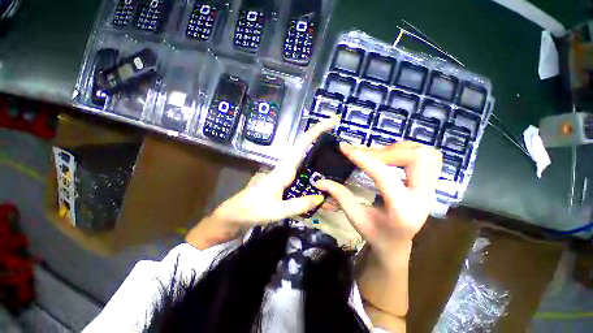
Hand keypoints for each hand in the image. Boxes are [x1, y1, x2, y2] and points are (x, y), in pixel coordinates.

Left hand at [211, 117, 339, 229]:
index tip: (331, 120)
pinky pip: (300, 164)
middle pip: (303, 144)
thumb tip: (321, 197)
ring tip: (331, 139)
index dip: (316, 131)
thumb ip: (299, 205)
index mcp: (284, 170)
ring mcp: (284, 170)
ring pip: (302, 152)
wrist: (236, 213)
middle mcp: (285, 166)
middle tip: (335, 125)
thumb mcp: (277, 211)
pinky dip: (310, 157)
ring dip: (315, 142)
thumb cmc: (253, 209)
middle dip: (318, 132)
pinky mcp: (284, 177)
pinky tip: (318, 163)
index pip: (301, 145)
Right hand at [314, 141, 441, 266]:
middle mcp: (423, 198)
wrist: (397, 244)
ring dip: (398, 149)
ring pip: (424, 154)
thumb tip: (320, 181)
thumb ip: (340, 197)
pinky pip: (426, 157)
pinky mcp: (430, 184)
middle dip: (386, 151)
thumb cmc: (375, 234)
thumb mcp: (355, 218)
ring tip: (376, 154)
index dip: (363, 159)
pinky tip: (389, 157)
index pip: (383, 176)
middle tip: (364, 153)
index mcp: (402, 211)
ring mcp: (431, 190)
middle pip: (415, 158)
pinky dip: (405, 151)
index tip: (345, 148)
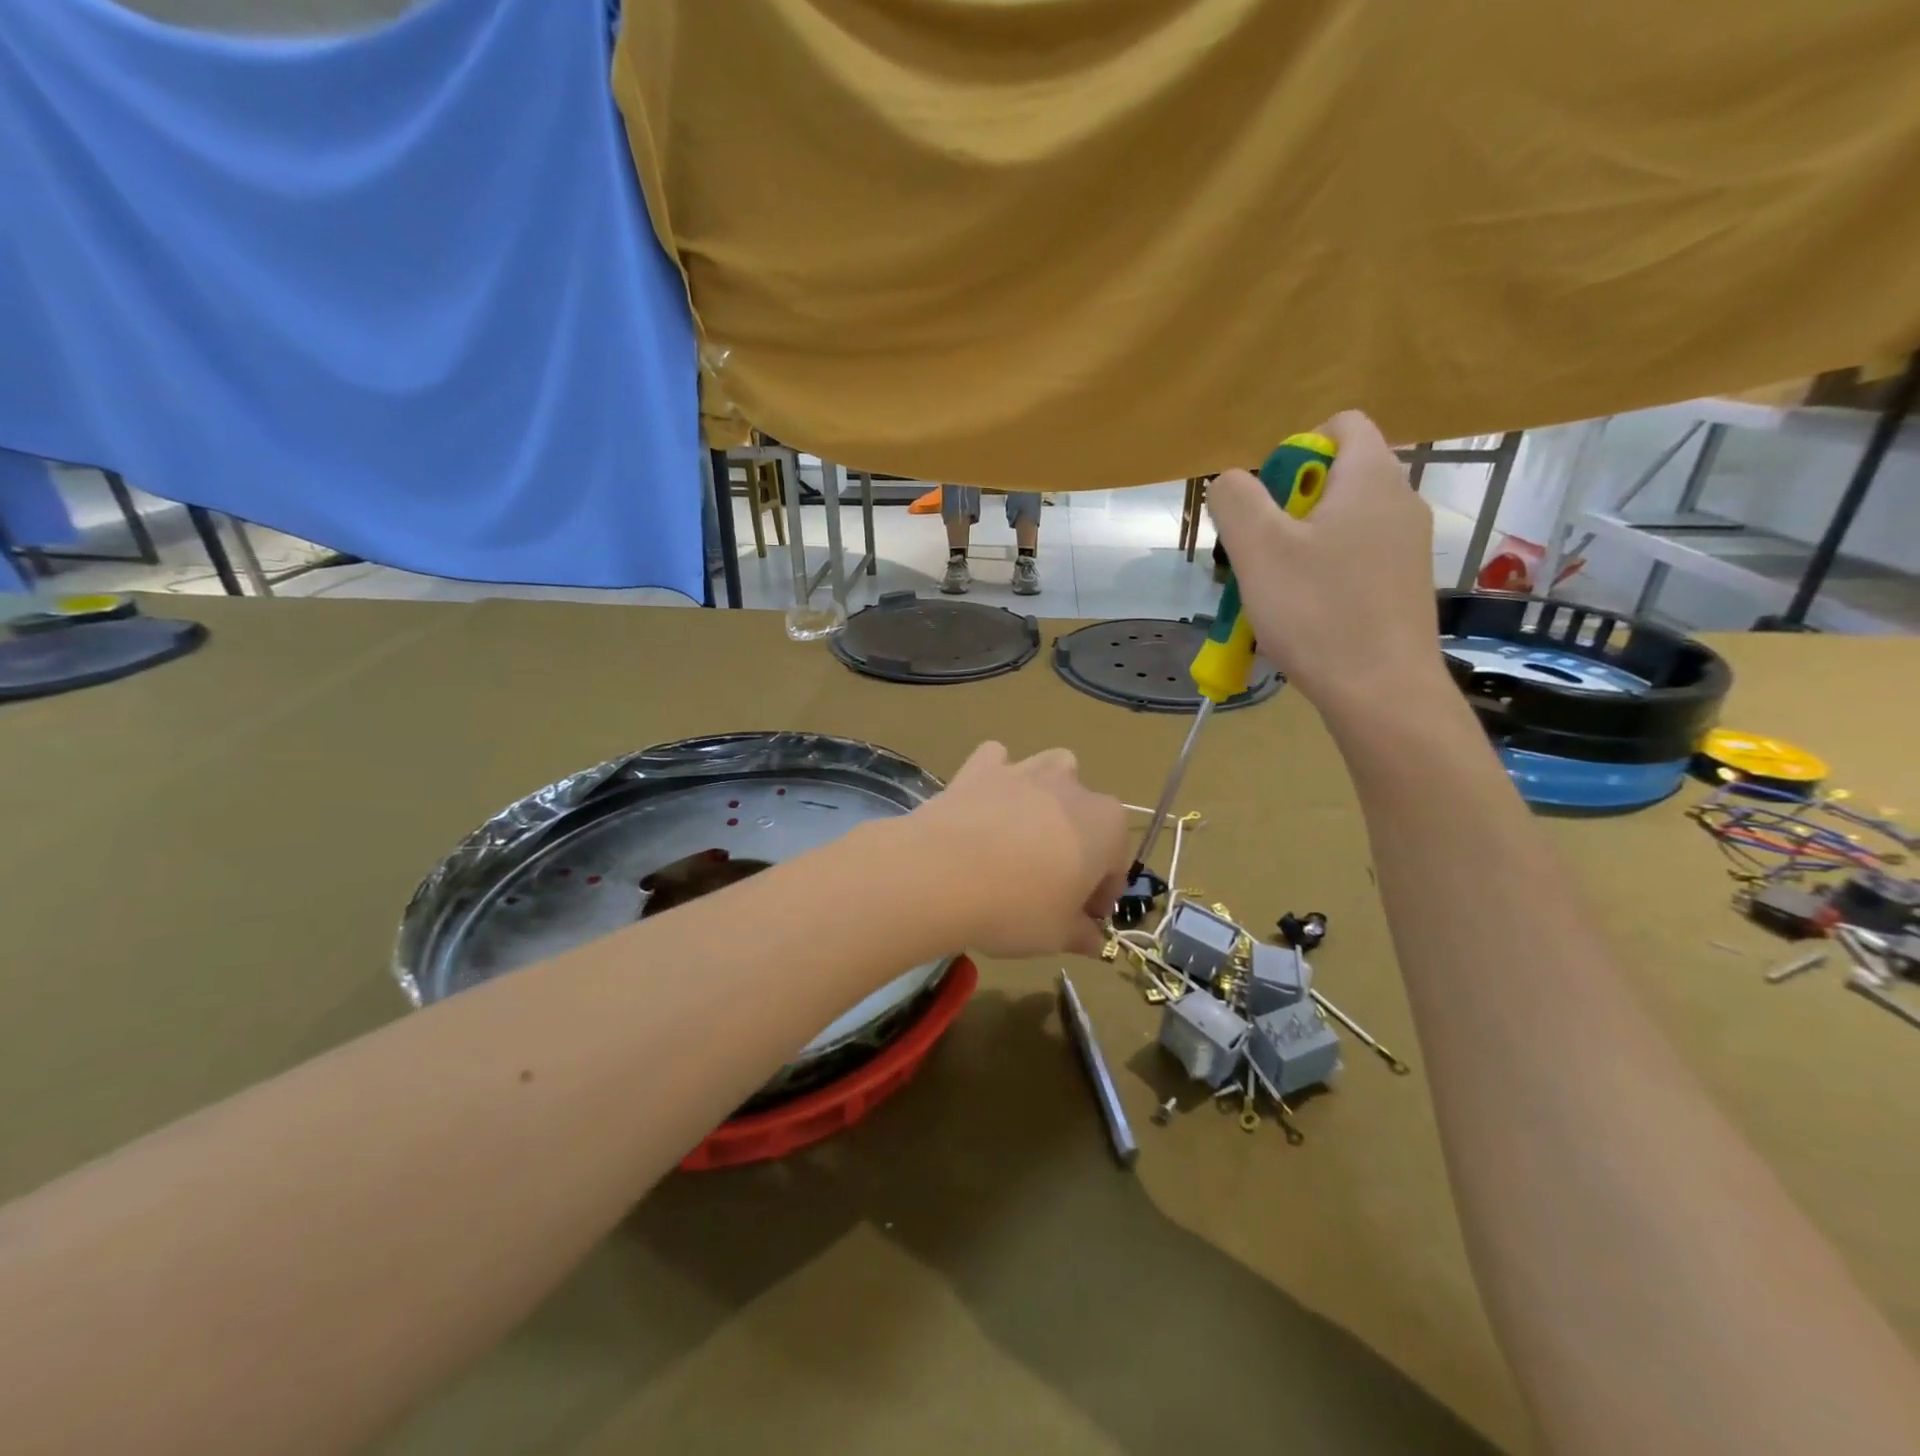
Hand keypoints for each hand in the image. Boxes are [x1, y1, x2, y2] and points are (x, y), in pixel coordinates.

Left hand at [910, 742, 1128, 958]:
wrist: (941, 874)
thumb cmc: (1016, 908)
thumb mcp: (1058, 936)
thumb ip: (1082, 934)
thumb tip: (1092, 939)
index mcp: (1106, 826)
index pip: (1115, 865)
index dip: (1100, 896)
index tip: (1081, 920)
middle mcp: (1073, 787)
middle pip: (1086, 816)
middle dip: (1077, 845)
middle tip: (1051, 884)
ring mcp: (1025, 770)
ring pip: (1051, 772)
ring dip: (1047, 797)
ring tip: (1023, 834)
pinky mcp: (981, 766)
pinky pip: (997, 761)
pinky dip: (996, 777)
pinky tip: (984, 804)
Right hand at [1207, 410, 1448, 720]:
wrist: (1382, 692)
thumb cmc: (1318, 612)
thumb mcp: (1259, 550)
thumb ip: (1237, 500)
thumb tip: (1232, 481)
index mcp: (1370, 479)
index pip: (1341, 426)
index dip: (1295, 450)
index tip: (1266, 500)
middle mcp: (1400, 502)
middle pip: (1335, 479)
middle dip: (1286, 508)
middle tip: (1260, 555)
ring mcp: (1407, 547)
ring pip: (1341, 525)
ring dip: (1298, 547)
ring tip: (1274, 593)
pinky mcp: (1405, 586)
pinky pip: (1355, 560)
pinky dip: (1323, 575)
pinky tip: (1303, 616)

::::::::

Retype the listing verbatim, minus every image.

Hand keypoints for each hand in the image. Boxes are [x1, y1, x2, y2] and points are (x, y), in pixel coordinates.

Left hand at [211, 117, 339, 229]:
index tip: (331, 120)
pinky pip: (300, 164)
middle pip: (303, 144)
thumb tip: (321, 197)
ring tip: (331, 139)
index dip: (316, 131)
thumb ip: (299, 205)
index mcp: (284, 170)
ring mcp: (284, 170)
ring pip: (302, 152)
wrist: (236, 213)
middle mcp: (285, 166)
middle tip: (335, 125)
thumb mcp: (277, 211)
pinky dip: (310, 157)
ring dip: (315, 142)
thumb cmc: (253, 209)
middle dip: (318, 132)
pinky mcp: (284, 177)
pinky tip: (318, 163)
index pip: (301, 145)
Right hand at [314, 141, 441, 266]:
middle mcp: (423, 198)
wrist: (397, 244)
ring dip: (398, 149)
ring pip: (424, 154)
thumb tip: (320, 181)
thumb ip: (340, 197)
pinky pip: (426, 157)
pinky mcp: (430, 184)
middle dip: (386, 151)
thumb cmc: (375, 234)
thumb mcp: (355, 218)
ring tip: (376, 154)
index dip: (363, 159)
pinky tip: (389, 157)
index pip: (383, 176)
middle tip: (364, 153)
index mcp: (402, 211)
ring mcp: (431, 190)
middle pip: (415, 158)
pinky dip: (405, 151)
index tip: (345, 148)
Hand keypoints for each hand in the image. Boxes are [x1, y1, x2, y2] and points are (x, y), in pixel coordinates.

Left hand at [910, 742, 1128, 958]:
wrist: (941, 874)
thumb cmc: (1016, 908)
thumb mcp: (1058, 936)
thumb ip: (1082, 934)
thumb tip: (1092, 939)
index mcp: (1106, 826)
index pip: (1115, 865)
index dip: (1100, 896)
index tip: (1081, 920)
middle mcp: (1073, 787)
middle pip: (1086, 816)
middle dip: (1077, 845)
middle tip: (1051, 884)
ring mcp: (1025, 770)
ring pip: (1051, 772)
ring dip: (1047, 797)
ring tip: (1023, 834)
pinky mcp: (981, 766)
pinky pip: (997, 761)
pinky dip: (996, 777)
pinky tip: (984, 804)
Right hand at [1207, 410, 1448, 720]:
wrist: (1382, 692)
thumb cmc: (1318, 612)
thumb mcp: (1259, 550)
thumb ip: (1237, 500)
thumb tip: (1232, 481)
index mcp: (1370, 479)
index pip: (1341, 426)
index dip: (1295, 450)
index tip: (1266, 500)
middle mcp: (1400, 502)
middle pip: (1335, 479)
middle dip: (1286, 508)
middle tip: (1260, 555)
ring mcp: (1407, 547)
ring pip: (1341, 525)
ring dip: (1298, 547)
ring tip: (1274, 593)
pinky mcp: (1405, 586)
pinky pip: (1355, 560)
pinky dip: (1323, 575)
pinky tip: (1303, 616)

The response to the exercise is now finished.